◆ PASSAGE PROVIDED ◆
---------------
The days when Mumbai’s Parsi community dominated a city they helped to build may have faded, but the rise of Cyrus Mistry to the helm of the Tata Group reinforces the clout it wields in some of India’s biggest conglomerates.
Mistry’s selection as chairman-designate of India’s biggest corporate house keeps the group close to the founding Tata family as he is a member through the marriage of his sister. The choice also keeps the business in the hands of the close-knit community which is as old as the city itself.
From shipyards to textile firms, Mumbai’s Parsis, descendants of Persians who first landed in India in the ninth century, led the city’s commercial development from sleepy fishing islands to one of Asia’s business capitals.
Big business houses led by the Tata, Godrej and Wadia families keep that tradition alive today.
“Tata is a Parsi business, and so it is important that someone who grasps the culture of the group is at the top,” said Zubin Karkaria, a Parsi and chief executive officer and managing director of international visa administration firm VFS Global.
Bombay House, the brick colonial building in the heart of south Mumbai where Mistry, 43, will take the reins of the $83 billion Tata empire next December, is the seat of power for a community Parsis say is inseparable from the city’s history.
Mistry is the youngest son of construction magnate Pallonji Mistry, known as “the world’s richest Parsi” with estimated wealth of $8.8 billion, according to Forbes.
Octogenarian Pallonji and the 73-year-old Ratan Tata are stalwarts of business groups that date back more than 140 years, carrying on a legacy of more than 300 years of Parsi-led industrial development in India’s commercial capital.
Other Parsi industrialits such as Adi Godrej, head of the consumer goods and real estate-focused Godrej Group, and textile and property baron Nusli Wadia, ensure their business influence far outstrips their dwindling numbers.
“Parsis really were the pioneers of the Indian industrial movement and have put a lot into the industrial development of the country,” said Shernaaz Engineer, editor of Jam-e-Jamshed, the 179-year-old Parsi newspaper.
---------------
◆ EXPLORE THE MATERIAL ◆
(1) Answer these questions using the article on Mumbai's Parsi community:
(a) How old is Cyrus Mistry?
(b) What estimated wealth does Forbes give for Pallonji Mistry?
(c) Which newspaper does Shernaaz Engineer edit?
(2) Carry on the article about Mumbai's Parsi community from the point at which it ends.
The data that follows is not required for this work.

◆ GIVEN MATERIAL ◆
---------------
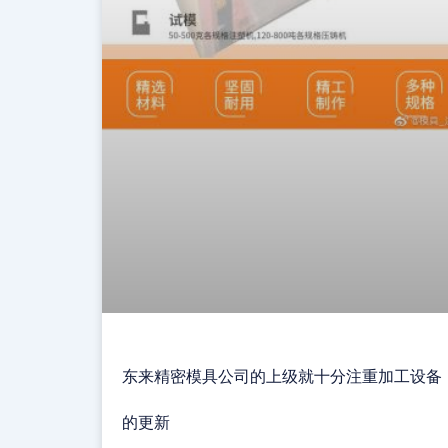
东来精密模具公司的上级就十分注重加工设备
的更新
---------------
◆ ANSWERS TO THE EXERCISE ◆
(1)
(a) 43
(b) $8.8 billion
(c) Jam-e-Jamshed

(2)
Nariman Point, which is losing its stature as the city’s prime business district, is named after the Parsi who built it, while many of Mumbai’s hospitals and colleges bear the names of Parsi merchants who forged the city’s development as a trade hub in the 19th century.
350 YEARS OF HISTORY
The Parsis settled in Mumbai in the 1640s when the city was under Portuguese control, according to the Bombay Parsi Punchayet (BPP), a 330-year-old administrative body.
By the mid 19th-century, Parsi industrialists had launched trading, printing and engineering businesses and in 1854, founded the city’s first commercial bank.
“They have really put a lot into the city,” said Engineer. “Mumbai and the Parsis are absolutely interlinked.”
Surnames like Engineer, or Contractor and their job-specific Indian equivalents are common among the Parsi community.
Today, BPP administers over 4,000 Parsi-only apartments across the city open only to vetted applicants, runs a Parsi-only blood bank and awards scholarships and other financial support to students from the community.
But the group’s numbers are sliding. From 112,000 in 1951, the population of Parsis in India dropped to just under 70,000 in 2001, according to census data. Sociologists say the trend will likely continue.
“The community faces the threat of extinction,” wrote the award-winning Indian screenplay writer Sooni Taraporevala in her 2004 book “Parsis: The Zoroastrians of India”.
“Zoroastrianism is a non-proselytizing religion — there are no converts,” she wrote. “One can only be born into it. Marriage outside the community is not encouraged.”
That has to change, say liberal members of the community, if the it is to survive. Taskforces have been set up to develop strategies to encourage families to have more children, and promote marriages to non-Parsis.